Zoo director Ayman Lotfi denied the claims, saying the baboon was separated because he injured himself after he flew into a rage when his pregnant mate abandoned him. Lotfi said the zoo's intention was to protect the baby baboon.

Egyptian zoos have become notorious for neglect and poor conditions, with the Giza zoo being one of the most well known cases. NewEurope reports that in 2013, a giraffe committed suicide because of mental issues, while three black bears died in what workers at the zoo called a "bear riot."

Once one of the world's premier zoos, the Giza zoo lost its certification from the World Association of Zoos And Aquariums in 2004, although Egypt's agricultural ministry announced this year that there are plans in place to meet WAZA's standards and regain certification.

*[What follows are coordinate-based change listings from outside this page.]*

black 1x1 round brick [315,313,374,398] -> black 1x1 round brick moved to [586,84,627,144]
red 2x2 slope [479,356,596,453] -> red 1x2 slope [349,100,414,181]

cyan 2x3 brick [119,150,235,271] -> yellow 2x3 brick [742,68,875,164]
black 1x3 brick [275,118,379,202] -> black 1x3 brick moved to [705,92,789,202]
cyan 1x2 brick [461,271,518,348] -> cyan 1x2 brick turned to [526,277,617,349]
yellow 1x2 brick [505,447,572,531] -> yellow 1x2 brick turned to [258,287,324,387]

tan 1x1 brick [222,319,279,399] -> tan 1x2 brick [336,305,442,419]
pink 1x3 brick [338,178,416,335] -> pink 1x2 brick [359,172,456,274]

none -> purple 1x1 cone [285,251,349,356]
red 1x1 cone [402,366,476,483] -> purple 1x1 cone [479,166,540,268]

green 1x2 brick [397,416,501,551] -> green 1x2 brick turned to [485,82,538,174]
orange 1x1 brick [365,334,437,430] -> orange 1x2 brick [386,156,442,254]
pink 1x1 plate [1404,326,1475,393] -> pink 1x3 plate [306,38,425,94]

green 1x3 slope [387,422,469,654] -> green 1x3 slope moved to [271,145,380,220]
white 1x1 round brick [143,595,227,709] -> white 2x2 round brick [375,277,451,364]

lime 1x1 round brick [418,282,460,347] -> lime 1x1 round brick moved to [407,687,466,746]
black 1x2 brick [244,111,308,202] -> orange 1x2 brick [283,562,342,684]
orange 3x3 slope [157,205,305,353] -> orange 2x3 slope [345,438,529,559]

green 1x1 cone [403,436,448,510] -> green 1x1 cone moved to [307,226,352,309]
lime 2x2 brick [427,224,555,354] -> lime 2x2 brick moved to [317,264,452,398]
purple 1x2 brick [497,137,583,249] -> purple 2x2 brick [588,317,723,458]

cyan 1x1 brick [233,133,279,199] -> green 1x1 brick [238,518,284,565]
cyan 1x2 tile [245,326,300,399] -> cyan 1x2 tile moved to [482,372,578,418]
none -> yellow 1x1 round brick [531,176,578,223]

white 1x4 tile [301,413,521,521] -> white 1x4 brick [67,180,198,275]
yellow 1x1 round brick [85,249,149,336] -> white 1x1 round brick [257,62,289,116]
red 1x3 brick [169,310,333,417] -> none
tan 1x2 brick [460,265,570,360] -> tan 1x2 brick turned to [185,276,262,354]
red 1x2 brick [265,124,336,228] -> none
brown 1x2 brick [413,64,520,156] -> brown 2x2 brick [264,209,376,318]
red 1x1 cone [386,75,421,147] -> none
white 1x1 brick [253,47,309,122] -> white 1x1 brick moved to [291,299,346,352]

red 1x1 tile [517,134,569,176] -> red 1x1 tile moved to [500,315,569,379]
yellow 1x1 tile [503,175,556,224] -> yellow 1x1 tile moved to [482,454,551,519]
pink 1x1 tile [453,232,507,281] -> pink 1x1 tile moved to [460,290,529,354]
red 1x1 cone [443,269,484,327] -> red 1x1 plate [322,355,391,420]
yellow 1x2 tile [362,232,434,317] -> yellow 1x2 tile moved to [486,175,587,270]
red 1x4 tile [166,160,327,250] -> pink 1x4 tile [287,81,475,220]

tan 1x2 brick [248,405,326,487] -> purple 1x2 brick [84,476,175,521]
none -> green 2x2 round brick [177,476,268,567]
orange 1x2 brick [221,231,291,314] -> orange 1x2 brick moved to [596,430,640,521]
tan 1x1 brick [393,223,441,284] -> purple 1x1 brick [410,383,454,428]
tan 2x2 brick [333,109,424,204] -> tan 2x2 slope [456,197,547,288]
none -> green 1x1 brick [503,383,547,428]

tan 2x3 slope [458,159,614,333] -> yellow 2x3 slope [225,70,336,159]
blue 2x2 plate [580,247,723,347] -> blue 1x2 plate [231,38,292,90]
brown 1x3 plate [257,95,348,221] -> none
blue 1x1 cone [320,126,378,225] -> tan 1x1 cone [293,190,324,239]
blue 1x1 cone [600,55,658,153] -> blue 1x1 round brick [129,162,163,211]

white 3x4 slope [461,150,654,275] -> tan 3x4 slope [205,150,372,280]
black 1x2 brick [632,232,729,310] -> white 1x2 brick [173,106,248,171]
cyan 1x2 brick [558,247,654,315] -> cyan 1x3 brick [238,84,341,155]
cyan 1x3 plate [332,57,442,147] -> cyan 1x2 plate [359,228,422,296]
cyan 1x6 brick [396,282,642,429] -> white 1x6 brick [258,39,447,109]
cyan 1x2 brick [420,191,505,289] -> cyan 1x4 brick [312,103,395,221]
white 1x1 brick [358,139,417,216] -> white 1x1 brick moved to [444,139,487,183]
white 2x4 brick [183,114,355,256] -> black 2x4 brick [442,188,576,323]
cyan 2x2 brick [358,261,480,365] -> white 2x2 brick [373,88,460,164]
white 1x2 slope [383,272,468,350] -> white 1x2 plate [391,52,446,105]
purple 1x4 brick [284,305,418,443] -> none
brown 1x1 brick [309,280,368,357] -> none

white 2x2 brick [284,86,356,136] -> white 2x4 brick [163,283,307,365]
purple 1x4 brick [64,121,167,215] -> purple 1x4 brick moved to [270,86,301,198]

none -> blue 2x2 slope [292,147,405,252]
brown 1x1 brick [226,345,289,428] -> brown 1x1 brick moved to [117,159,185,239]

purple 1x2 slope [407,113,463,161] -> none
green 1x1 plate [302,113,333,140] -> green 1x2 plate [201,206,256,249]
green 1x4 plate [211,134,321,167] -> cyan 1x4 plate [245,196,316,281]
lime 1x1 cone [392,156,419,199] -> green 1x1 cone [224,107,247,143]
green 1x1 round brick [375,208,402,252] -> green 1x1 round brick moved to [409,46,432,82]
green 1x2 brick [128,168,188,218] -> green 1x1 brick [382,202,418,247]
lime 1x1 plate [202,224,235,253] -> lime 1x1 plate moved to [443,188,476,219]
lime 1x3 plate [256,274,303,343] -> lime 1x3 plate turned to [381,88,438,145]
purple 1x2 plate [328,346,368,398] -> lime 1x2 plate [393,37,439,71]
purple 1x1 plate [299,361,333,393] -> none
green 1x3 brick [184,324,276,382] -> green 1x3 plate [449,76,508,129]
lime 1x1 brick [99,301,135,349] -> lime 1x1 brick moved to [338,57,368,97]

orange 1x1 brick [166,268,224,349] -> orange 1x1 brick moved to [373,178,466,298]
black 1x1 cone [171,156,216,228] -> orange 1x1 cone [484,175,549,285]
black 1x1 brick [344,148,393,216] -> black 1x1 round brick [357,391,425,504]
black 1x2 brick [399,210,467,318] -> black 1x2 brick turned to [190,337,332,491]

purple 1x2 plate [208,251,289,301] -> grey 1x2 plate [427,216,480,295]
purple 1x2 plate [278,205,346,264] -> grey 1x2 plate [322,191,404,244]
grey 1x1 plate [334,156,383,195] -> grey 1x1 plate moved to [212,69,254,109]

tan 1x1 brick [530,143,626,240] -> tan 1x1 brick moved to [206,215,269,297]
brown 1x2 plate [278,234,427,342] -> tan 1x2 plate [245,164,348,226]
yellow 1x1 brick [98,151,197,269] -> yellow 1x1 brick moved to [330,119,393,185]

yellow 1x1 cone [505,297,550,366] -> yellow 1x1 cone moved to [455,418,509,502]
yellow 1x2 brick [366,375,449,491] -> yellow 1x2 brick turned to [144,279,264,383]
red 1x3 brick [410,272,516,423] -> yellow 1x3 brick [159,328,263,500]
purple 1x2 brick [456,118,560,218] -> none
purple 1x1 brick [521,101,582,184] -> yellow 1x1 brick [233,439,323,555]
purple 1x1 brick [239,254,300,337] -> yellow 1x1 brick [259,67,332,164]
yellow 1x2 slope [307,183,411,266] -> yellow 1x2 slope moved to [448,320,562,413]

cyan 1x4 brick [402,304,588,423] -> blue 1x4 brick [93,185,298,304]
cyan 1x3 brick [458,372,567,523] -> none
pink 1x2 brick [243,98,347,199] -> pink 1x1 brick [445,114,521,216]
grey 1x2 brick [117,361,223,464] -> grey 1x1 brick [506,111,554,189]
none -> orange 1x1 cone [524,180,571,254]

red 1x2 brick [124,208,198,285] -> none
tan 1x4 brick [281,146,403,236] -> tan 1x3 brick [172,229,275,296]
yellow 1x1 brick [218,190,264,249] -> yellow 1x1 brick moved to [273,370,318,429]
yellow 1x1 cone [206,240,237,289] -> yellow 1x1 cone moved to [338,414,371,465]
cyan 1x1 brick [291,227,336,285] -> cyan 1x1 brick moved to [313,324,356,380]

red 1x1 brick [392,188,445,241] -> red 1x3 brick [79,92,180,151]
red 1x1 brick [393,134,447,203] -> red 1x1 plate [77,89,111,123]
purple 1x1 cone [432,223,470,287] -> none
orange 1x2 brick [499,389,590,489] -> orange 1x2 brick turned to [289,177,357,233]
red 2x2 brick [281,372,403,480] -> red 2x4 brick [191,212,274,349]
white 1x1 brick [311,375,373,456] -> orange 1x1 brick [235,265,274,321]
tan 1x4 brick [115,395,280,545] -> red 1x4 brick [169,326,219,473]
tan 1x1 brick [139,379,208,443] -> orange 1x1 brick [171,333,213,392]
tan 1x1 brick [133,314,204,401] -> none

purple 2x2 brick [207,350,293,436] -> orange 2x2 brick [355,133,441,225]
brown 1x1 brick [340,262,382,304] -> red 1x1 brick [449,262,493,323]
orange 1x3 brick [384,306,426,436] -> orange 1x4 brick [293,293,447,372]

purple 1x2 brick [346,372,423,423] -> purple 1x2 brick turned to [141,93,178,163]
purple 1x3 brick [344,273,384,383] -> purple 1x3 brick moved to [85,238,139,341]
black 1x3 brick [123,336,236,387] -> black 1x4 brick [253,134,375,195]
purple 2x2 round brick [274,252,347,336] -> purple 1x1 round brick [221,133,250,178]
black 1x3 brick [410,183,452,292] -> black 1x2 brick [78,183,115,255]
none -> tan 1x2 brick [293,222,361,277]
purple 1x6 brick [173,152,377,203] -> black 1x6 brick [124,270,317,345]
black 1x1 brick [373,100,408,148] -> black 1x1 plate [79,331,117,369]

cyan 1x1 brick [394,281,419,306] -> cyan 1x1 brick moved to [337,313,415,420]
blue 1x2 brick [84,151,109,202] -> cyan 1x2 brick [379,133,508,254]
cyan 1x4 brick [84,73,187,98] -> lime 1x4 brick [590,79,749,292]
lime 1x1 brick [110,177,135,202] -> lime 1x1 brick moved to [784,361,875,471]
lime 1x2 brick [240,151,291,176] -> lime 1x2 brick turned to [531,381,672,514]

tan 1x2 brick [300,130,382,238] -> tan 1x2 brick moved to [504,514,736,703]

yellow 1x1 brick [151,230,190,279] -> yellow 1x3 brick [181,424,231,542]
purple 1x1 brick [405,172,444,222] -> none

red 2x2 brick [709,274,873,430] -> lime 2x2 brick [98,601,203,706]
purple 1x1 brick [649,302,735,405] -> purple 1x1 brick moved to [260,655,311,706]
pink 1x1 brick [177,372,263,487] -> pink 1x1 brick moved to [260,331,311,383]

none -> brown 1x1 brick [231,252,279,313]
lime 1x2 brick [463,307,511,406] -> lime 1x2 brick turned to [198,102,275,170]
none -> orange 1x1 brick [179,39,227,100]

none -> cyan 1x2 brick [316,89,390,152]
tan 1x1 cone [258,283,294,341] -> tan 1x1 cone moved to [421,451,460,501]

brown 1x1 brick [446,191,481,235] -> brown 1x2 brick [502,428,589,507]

In February 2015, the blog Egyptian Streets reported on Giza zoo employees abusing animals, such as an African elephant who was hit repeatedly with a metal rod until it posed with zoo visitors who gave an employee money.

The blog also said animals' cages were cramped and filled with trash, including a monkey pit that was filled with cans, wrappers and used diapers.

Egyptian Streets attempted to interview the zoo's director, but was told by the zoo's administration that it could not do so without completing multiple bureaucratic steps, including sending an application to the agriculture ministry.